■ **WORK TO BE COMPLETED**
Please give again, word for word, the line that contains "626 462 26.31" and every line after it to the end of the data, with no other lines.

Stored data
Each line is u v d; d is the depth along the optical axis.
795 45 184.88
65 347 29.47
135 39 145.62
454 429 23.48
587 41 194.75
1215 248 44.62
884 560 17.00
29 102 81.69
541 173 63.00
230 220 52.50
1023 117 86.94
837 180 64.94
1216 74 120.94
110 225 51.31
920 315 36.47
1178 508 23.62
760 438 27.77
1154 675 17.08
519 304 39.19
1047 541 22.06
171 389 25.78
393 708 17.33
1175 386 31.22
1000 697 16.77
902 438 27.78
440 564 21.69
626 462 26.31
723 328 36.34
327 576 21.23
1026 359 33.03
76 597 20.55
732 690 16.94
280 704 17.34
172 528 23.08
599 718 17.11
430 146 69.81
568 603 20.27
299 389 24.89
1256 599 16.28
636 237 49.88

■ **ANSWER TO THIS EXERCISE**
626 462 26.31
723 328 36.34
327 576 21.23
1026 359 33.03
76 597 20.55
732 690 16.94
280 704 17.34
172 528 23.08
599 718 17.11
430 146 69.81
568 603 20.27
299 389 24.89
1256 599 16.28
636 237 49.88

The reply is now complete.